▶ **Supplied material**

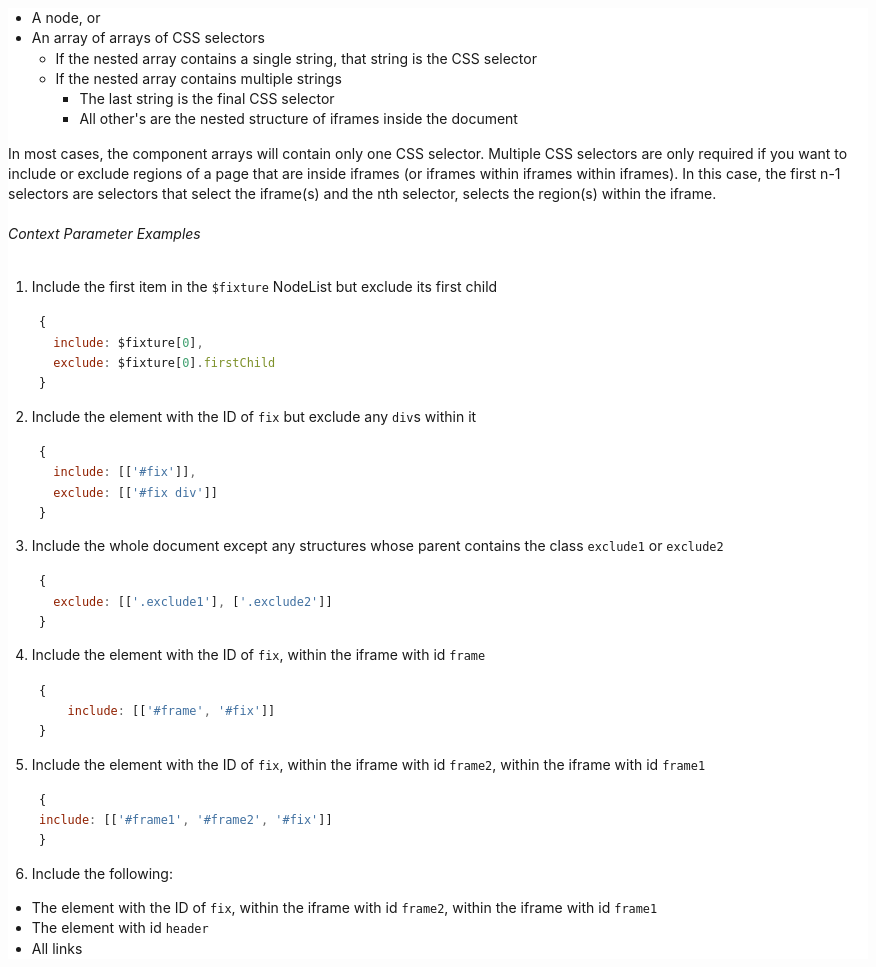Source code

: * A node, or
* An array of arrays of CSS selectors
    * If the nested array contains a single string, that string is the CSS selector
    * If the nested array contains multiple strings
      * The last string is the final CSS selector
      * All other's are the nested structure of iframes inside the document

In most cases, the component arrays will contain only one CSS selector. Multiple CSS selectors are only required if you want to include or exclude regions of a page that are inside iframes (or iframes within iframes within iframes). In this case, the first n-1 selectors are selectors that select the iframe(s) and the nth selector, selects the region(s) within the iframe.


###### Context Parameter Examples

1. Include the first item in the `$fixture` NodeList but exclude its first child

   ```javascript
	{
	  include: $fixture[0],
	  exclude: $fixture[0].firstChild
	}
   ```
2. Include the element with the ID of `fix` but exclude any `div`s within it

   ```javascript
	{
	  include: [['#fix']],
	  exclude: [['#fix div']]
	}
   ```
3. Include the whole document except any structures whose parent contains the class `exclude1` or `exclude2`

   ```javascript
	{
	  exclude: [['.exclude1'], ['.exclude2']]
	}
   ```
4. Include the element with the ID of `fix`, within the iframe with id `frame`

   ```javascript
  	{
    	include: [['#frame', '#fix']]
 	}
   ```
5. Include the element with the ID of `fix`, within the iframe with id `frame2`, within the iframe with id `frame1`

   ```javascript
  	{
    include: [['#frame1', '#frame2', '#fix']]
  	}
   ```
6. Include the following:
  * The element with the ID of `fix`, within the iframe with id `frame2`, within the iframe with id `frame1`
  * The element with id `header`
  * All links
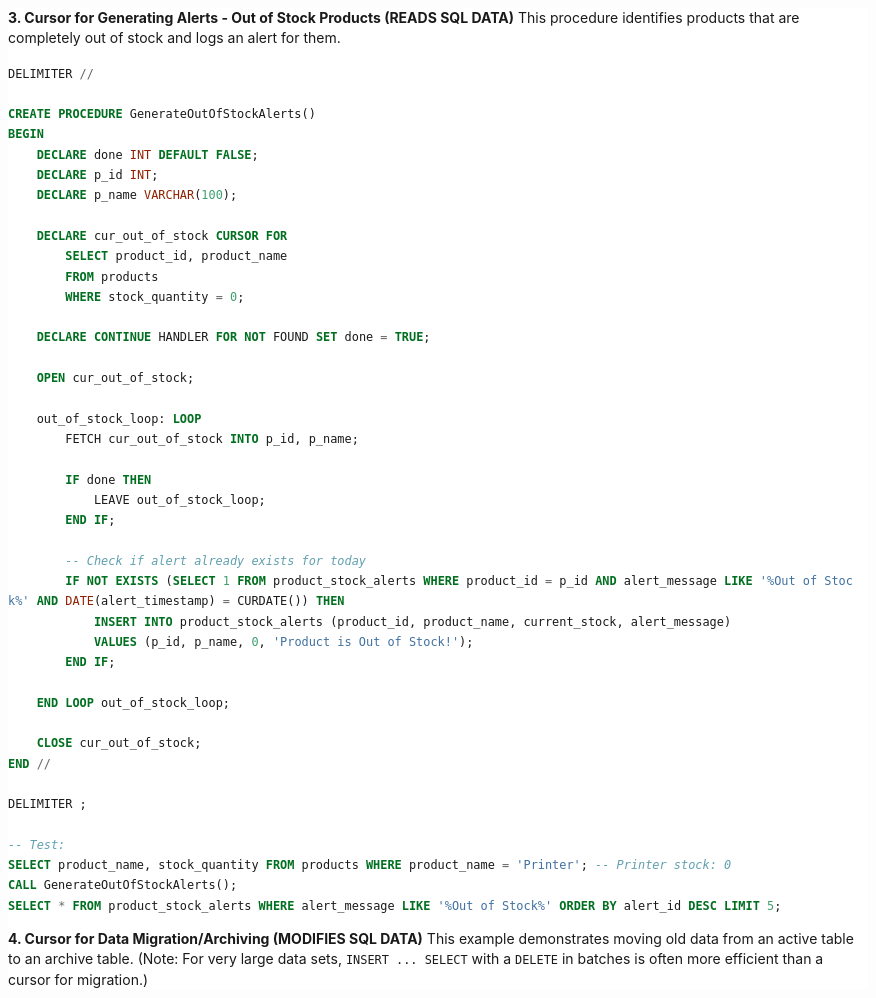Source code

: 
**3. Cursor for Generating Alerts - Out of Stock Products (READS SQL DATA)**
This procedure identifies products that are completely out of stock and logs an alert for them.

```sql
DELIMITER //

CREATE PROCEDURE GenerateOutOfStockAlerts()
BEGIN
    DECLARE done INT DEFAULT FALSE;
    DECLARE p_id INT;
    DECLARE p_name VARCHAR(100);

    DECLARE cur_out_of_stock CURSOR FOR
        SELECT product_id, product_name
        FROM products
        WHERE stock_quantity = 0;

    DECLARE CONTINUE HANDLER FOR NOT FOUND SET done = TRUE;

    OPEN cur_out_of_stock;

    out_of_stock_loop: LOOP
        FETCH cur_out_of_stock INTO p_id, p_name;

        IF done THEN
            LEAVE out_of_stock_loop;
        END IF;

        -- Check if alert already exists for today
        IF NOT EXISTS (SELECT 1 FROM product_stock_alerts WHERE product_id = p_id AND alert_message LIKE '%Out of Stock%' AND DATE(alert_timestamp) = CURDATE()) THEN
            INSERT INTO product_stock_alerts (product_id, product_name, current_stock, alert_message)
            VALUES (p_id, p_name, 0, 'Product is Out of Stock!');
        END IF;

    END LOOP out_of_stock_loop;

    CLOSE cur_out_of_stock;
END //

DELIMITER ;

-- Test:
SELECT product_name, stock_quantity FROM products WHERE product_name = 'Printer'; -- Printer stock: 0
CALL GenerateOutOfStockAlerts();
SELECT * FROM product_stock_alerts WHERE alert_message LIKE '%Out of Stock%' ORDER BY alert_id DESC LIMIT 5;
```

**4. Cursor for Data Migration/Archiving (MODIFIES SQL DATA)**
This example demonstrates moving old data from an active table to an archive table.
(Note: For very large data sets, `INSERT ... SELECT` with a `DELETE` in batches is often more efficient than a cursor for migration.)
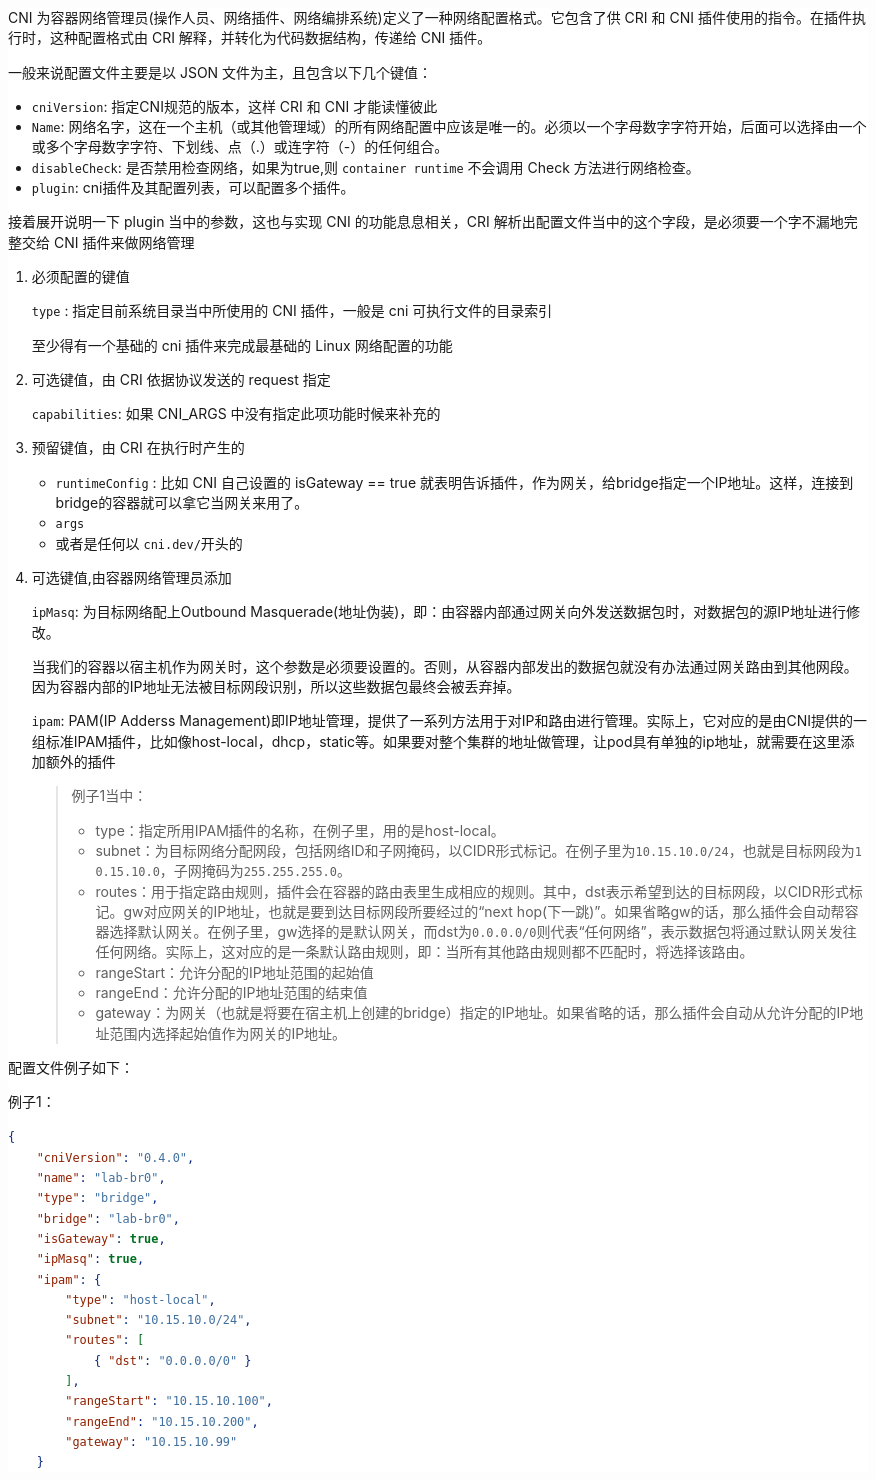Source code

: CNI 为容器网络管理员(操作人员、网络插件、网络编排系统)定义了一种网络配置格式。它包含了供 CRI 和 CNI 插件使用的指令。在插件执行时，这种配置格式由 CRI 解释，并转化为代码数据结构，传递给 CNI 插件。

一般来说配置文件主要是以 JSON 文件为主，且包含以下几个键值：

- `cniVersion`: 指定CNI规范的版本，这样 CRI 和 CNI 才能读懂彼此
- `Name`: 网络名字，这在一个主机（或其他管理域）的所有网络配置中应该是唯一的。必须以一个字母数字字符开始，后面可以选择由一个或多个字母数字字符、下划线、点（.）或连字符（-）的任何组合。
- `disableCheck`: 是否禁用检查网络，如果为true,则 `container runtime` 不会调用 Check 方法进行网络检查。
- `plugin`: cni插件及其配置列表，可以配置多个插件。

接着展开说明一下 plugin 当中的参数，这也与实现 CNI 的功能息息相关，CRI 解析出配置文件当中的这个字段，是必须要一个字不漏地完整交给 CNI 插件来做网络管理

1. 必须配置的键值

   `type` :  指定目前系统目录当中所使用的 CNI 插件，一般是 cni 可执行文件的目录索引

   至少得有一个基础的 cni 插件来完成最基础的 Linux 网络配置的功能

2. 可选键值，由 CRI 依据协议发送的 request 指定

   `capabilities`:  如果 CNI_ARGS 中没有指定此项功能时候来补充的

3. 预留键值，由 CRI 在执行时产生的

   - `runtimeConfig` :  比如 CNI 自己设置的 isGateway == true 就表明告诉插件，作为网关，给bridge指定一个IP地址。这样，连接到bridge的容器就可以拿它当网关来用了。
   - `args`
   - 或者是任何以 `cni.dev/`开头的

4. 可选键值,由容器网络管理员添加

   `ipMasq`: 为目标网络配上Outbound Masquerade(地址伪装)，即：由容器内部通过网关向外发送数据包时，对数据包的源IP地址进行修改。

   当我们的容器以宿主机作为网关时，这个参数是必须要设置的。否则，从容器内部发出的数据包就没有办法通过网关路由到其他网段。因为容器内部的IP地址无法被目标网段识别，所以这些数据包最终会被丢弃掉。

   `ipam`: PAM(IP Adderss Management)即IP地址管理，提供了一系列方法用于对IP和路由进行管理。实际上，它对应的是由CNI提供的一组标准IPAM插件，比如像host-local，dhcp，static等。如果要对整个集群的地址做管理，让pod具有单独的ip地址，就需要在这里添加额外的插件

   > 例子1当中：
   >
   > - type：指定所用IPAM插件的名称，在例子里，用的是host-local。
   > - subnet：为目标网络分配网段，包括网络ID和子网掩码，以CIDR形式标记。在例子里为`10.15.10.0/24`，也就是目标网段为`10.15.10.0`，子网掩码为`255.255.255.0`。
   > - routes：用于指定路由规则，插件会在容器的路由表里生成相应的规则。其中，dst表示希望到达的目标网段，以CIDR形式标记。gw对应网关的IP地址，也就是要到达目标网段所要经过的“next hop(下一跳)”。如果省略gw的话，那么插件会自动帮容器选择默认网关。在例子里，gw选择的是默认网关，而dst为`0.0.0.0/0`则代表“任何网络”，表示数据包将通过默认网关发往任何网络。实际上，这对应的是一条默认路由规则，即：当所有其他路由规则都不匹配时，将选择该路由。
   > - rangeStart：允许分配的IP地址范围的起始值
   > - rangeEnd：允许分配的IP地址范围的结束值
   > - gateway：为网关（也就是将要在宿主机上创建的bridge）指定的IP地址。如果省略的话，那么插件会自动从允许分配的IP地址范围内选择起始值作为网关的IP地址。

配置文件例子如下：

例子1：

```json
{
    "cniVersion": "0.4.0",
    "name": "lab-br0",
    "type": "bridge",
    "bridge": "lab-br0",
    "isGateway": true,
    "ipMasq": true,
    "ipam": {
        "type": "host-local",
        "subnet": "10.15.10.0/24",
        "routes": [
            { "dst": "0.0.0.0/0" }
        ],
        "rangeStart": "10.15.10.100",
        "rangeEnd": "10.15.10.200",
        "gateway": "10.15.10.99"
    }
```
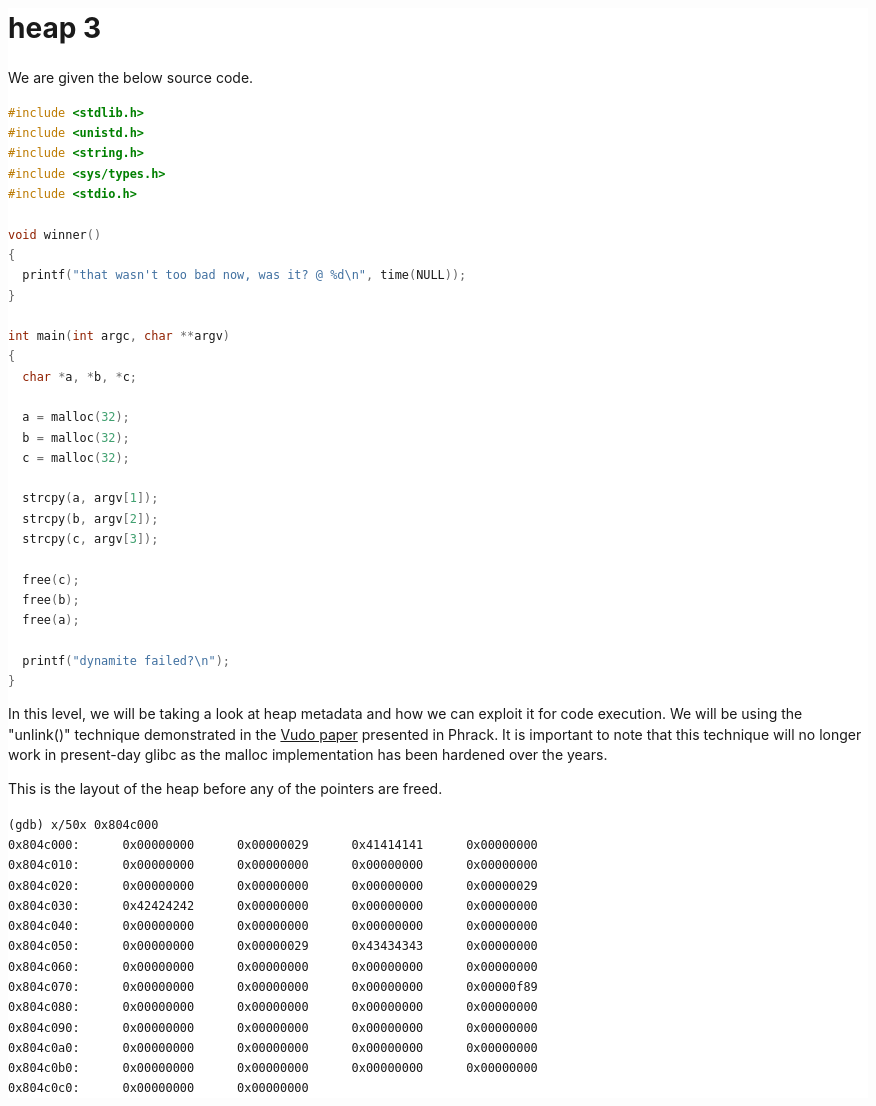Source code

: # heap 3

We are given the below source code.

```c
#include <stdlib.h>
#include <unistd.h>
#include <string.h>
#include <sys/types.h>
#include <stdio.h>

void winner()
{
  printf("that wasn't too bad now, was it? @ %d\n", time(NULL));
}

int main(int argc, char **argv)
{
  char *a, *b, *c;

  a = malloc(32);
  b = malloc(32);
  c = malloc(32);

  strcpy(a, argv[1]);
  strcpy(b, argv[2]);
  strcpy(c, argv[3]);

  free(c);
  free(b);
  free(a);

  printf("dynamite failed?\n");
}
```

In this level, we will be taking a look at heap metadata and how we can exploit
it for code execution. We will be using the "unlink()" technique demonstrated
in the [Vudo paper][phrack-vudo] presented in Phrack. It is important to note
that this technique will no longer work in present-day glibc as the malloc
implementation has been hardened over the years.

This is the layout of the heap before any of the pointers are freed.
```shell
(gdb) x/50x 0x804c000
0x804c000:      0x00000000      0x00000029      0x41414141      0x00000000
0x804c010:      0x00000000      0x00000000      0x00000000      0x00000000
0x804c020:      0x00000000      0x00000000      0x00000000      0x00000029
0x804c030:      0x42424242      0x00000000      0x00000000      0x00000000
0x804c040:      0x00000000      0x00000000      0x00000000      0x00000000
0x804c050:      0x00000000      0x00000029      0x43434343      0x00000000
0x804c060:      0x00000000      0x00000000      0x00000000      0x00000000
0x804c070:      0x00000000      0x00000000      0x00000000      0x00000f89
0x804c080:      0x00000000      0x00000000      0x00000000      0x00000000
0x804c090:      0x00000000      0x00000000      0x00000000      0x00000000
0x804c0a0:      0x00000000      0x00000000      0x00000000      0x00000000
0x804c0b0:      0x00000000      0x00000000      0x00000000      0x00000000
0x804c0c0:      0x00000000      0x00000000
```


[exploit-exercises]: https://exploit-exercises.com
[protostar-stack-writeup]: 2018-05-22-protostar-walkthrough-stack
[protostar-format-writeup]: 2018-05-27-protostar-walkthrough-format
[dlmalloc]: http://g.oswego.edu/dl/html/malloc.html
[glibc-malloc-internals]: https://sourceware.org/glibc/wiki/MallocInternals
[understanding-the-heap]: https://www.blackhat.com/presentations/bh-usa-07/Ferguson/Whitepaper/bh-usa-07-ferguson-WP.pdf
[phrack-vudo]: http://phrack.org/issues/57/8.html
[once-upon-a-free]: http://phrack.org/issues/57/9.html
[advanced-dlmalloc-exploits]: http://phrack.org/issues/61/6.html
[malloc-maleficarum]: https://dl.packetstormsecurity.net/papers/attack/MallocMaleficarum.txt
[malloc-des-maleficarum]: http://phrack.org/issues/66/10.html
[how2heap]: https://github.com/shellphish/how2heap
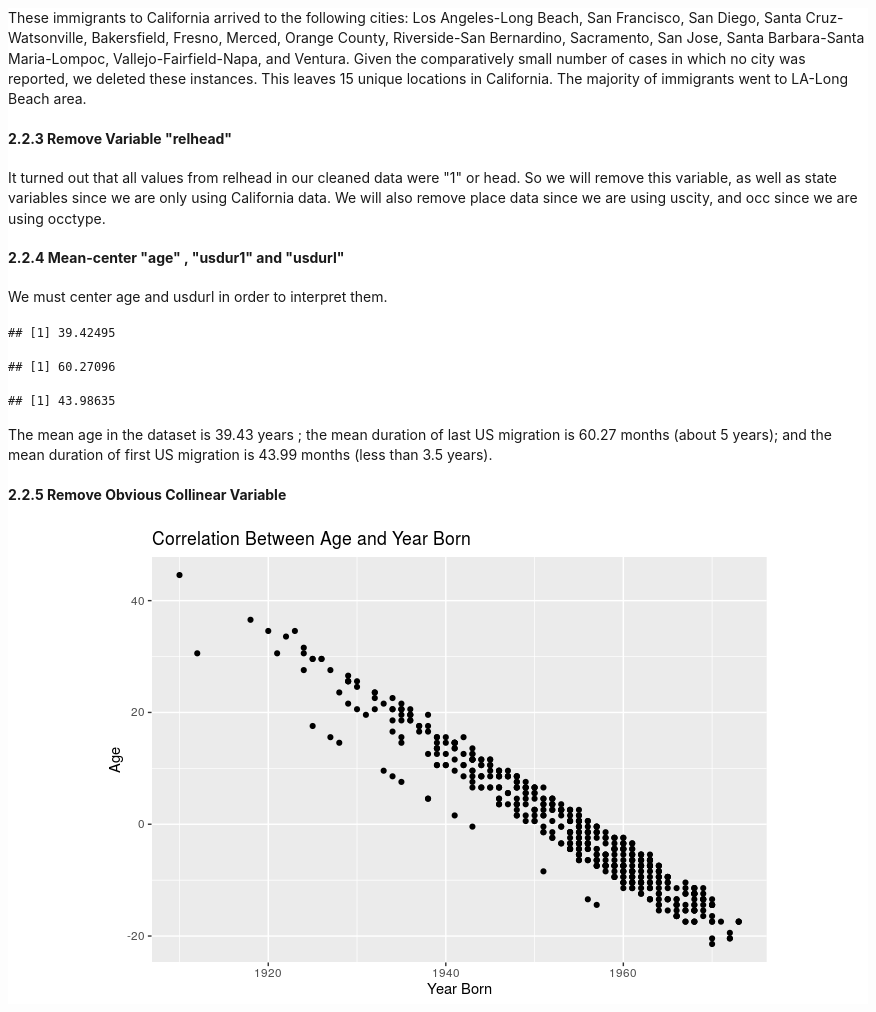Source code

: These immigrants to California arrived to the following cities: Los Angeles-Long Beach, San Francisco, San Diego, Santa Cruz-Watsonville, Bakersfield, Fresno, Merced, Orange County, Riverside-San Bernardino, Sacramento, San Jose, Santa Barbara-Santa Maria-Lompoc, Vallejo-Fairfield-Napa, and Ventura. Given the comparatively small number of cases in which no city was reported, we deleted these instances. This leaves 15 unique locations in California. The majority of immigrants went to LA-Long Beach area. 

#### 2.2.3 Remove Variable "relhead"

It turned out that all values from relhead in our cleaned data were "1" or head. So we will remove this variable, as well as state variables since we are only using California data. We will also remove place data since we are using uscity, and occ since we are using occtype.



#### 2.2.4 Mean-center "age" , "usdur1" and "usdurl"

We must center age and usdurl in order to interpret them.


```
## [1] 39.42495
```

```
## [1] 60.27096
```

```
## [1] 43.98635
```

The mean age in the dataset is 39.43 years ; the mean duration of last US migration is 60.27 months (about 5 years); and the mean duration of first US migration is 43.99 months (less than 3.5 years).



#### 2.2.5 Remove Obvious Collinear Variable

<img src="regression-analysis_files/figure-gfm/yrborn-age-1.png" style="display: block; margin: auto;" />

▶ **What you have to do**
Hand back the exact lines from the start of the entries to the line with "(READS SQL DATA)**", both ends kept and pictures left out.

▶ **Solution**
Source code

: * A node, or
* An array of arrays of CSS selectors
    * If the nested array contains a single string, that string is the CSS selector
    * If the nested array contains multiple strings
      * The last string is the final CSS selector
      * All other's are the nested structure of iframes inside the document

In most cases, the component arrays will contain only one CSS selector. Multiple CSS selectors are only required if you want to include or exclude regions of a page that are inside iframes (or iframes within iframes within iframes). In this case, the first n-1 selectors are selectors that select the iframe(s) and the nth selector, selects the region(s) within the iframe.


###### Context Parameter Examples

1. Include the first item in the `$fixture` NodeList but exclude its first child

   ```javascript
	{
	  include: $fixture[0],
	  exclude: $fixture[0].firstChild
	}
   ```
2. Include the element with the ID of `fix` but exclude any `div`s within it

   ```javascript
	{
	  include: [['#fix']],
	  exclude: [['#fix div']]
	}
   ```
3. Include the whole document except any structures whose parent contains the class `exclude1` or `exclude2`

   ```javascript
	{
	  exclude: [['.exclude1'], ['.exclude2']]
	}
   ```
4. Include the element with the ID of `fix`, within the iframe with id `frame`

   ```javascript
  	{
    	include: [['#frame', '#fix']]
 	}
   ```
5. Include the element with the ID of `fix`, within the iframe with id `frame2`, within the iframe with id `frame1`

   ```javascript
  	{
    include: [['#frame1', '#frame2', '#fix']]
  	}
   ```
6. Include the following:
  * The element with the ID of `fix`, within the iframe with id `frame2`, within the iframe with id `frame1`
  * The element with id `header`
  * All links
Source code

: 
**3. Cursor for Generating Alerts - Out of Stock Products (READS SQL DATA)**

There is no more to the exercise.